Aranızda çıkacak müşküllerin hükmü ondadır. O, adaletle hüküm verip meseleyi çözer, bitirir.
Kur’an, bir oyun ve eğlence değildir. Onun hükmünü terk eden zalimin Allah belini kırar. Onun dışında doğru yolu arayanı Allah sapıtır.

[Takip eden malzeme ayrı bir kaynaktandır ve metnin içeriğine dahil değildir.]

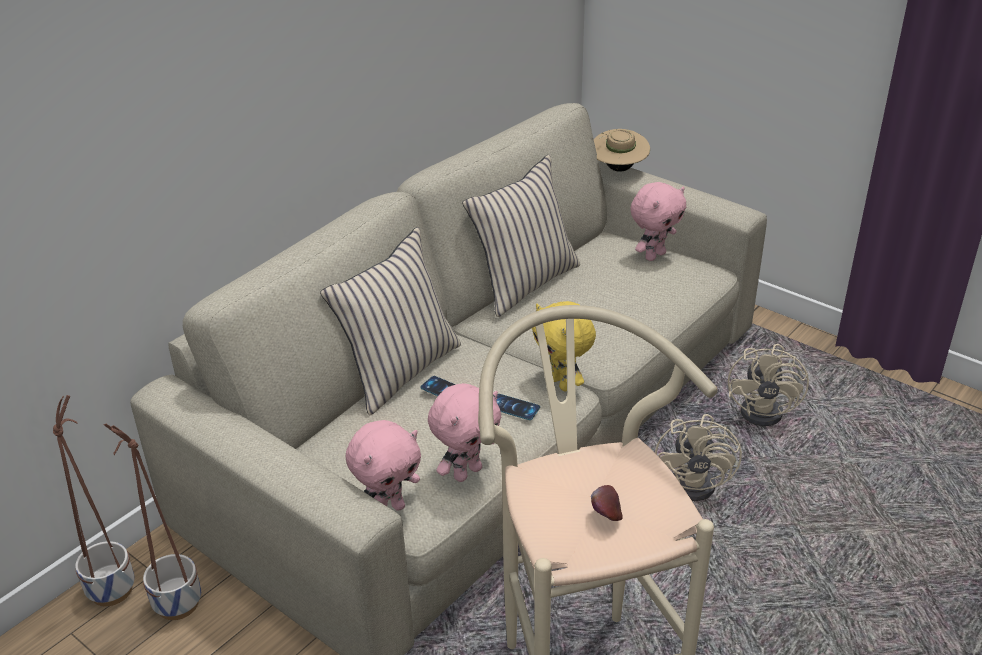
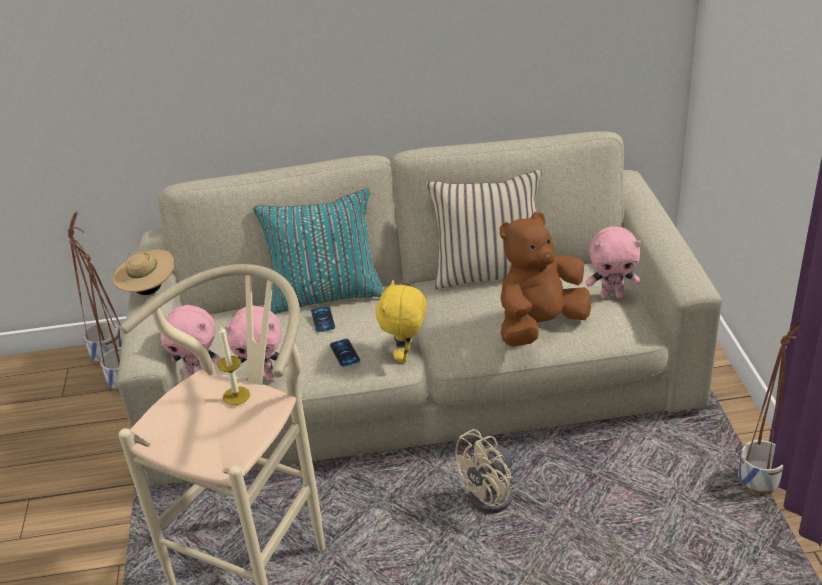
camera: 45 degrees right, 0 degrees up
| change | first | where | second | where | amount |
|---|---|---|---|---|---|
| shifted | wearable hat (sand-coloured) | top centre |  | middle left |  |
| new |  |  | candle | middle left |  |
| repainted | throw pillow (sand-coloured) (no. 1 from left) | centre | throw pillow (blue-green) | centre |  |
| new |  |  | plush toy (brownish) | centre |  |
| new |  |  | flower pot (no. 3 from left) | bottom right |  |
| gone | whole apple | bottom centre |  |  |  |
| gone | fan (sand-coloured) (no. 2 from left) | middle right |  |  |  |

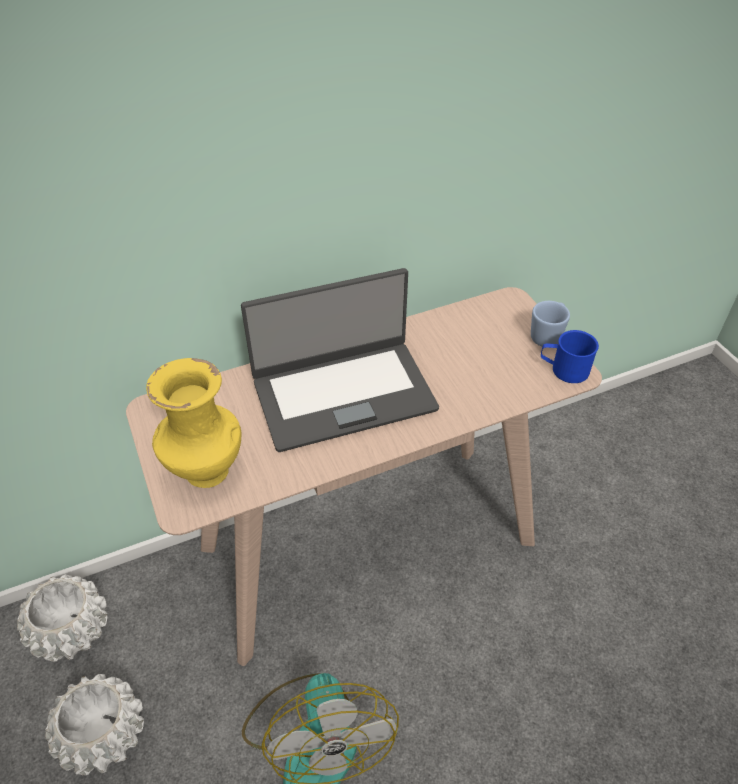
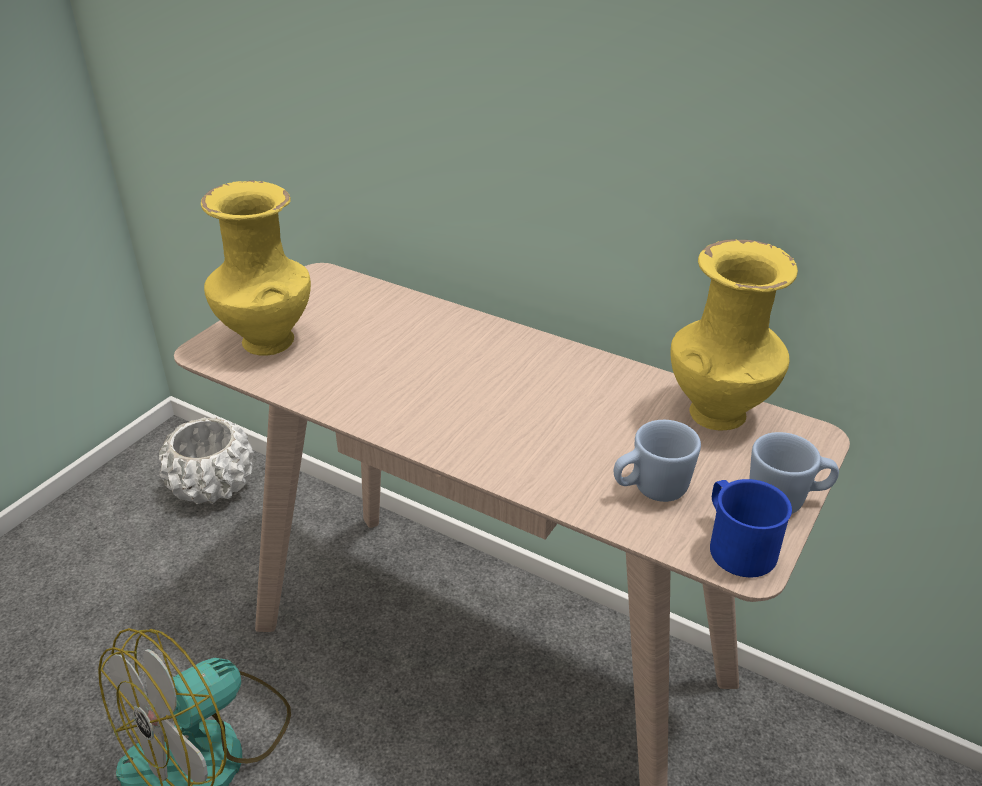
camera: 55 degrees right, 10 degrees down
| change | first | where | second | where | amount |
|---|---|---|---|---|---|
| new |  |  | coffee mug (blue) (no. 1 from left) | middle right |  |
| new |  |  | decorative vase (yellow-coloured) (no. 2 from left) | middle right |  |
| gone | flower pot (whitish) (no. 2 from left) | bottom left |  |  |  |
| gone | notebook computer | centre |  |  |  |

Kur’an, Allah‘ın kopmayan sağlam ipidir.
Kur’an, en güzel bir zikir ve öğüt kitabıdır. O, dosdoğru bir yoldur. Onu insanların hevâsı eğriltemez. Diller onu okumakla eskitemez. Âlimler ona doyup ilim ve hikmetlerini bitiremez. O, çok okumaktan dolayı eskimez; tadını ve değerini yitirmez. Onun incelikleri bitmez. O herkesi doğru yola ulaştırır. Onunla konuşan doğru söyler. Onunla amel eden sevap alır. Onunla hüküm veren âdil olur. Ona çağıran doğru yola çağırmış olur.”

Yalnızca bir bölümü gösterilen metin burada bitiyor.